=== Begin Enclosure ===
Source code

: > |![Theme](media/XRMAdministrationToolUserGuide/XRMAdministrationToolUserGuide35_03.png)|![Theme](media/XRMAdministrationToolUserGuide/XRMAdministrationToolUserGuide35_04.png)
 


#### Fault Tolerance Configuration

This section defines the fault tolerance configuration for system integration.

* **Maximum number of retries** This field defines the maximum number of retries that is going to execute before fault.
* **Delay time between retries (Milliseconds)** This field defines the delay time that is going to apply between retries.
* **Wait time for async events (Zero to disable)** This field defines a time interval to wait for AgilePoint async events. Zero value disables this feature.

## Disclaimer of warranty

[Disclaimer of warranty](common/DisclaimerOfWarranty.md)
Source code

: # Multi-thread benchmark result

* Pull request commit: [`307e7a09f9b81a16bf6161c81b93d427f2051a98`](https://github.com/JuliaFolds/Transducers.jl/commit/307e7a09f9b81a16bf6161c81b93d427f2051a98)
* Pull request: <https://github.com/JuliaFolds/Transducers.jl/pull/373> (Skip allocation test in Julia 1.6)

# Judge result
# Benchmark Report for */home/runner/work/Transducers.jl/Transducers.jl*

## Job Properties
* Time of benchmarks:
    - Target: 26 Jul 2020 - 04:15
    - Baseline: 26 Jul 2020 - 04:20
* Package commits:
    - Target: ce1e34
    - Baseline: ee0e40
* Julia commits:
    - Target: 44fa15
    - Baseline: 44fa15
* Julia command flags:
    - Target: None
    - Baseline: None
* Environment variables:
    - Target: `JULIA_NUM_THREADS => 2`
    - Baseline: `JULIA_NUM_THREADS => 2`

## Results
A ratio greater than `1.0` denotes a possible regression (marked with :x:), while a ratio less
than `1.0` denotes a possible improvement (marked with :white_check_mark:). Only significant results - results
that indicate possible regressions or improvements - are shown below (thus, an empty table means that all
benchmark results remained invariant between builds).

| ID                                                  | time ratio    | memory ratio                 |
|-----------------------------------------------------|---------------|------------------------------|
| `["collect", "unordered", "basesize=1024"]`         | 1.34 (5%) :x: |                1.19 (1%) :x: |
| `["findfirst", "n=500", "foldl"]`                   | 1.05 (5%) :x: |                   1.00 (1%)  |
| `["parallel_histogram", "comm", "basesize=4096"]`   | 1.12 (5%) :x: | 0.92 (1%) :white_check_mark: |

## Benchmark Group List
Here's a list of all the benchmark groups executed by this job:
=== End Enclosure ===
## WORK TASK
Reproduce the source text of each record verbatim, keeping every character, line break and markup symbol unchanged.

## OUTPUT FOR THIS TASK
Source code

: > |![Theme](media/XRMAdministrationToolUserGuide/XRMAdministrationToolUserGuide35_03.png)|![Theme](media/XRMAdministrationToolUserGuide/XRMAdministrationToolUserGuide35_04.png)
 


#### Fault Tolerance Configuration

This section defines the fault tolerance configuration for system integration.

* **Maximum number of retries** This field defines the maximum number of retries that is going to execute before fault.
* **Delay time between retries (Milliseconds)** This field defines the delay time that is going to apply between retries.
* **Wait time for async events (Zero to disable)** This field defines a time interval to wait for AgilePoint async events. Zero value disables this feature.

## Disclaimer of warranty

[Disclaimer of warranty](common/DisclaimerOfWarranty.md)
Source code

: # Multi-thread benchmark result

* Pull request commit: [`307e7a09f9b81a16bf6161c81b93d427f2051a98`](https://github.com/JuliaFolds/Transducers.jl/commit/307e7a09f9b81a16bf6161c81b93d427f2051a98)
* Pull request: <https://github.com/JuliaFolds/Transducers.jl/pull/373> (Skip allocation test in Julia 1.6)

# Judge result
# Benchmark Report for */home/runner/work/Transducers.jl/Transducers.jl*

## Job Properties
* Time of benchmarks:
    - Target: 26 Jul 2020 - 04:15
    - Baseline: 26 Jul 2020 - 04:20
* Package commits:
    - Target: ce1e34
    - Baseline: ee0e40
* Julia commits:
    - Target: 44fa15
    - Baseline: 44fa15
* Julia command flags:
    - Target: None
    - Baseline: None
* Environment variables:
    - Target: `JULIA_NUM_THREADS => 2`
    - Baseline: `JULIA_NUM_THREADS => 2`

## Results
A ratio greater than `1.0` denotes a possible regression (marked with :x:), while a ratio less
than `1.0` denotes a possible improvement (marked with :white_check_mark:). Only significant results - results
that indicate possible regressions or improvements - are shown below (thus, an empty table means that all
benchmark results remained invariant between builds).

| ID                                                  | time ratio    | memory ratio                 |
|-----------------------------------------------------|---------------|------------------------------|
| `["collect", "unordered", "basesize=1024"]`         | 1.34 (5%) :x: |                1.19 (1%) :x: |
| `["findfirst", "n=500", "foldl"]`                   | 1.05 (5%) :x: |                   1.00 (1%)  |
| `["parallel_histogram", "comm", "basesize=4096"]`   | 1.12 (5%) :x: | 0.92 (1%) :white_check_mark: |

## Benchmark Group List
Here's a list of all the benchmark groups executed by this job:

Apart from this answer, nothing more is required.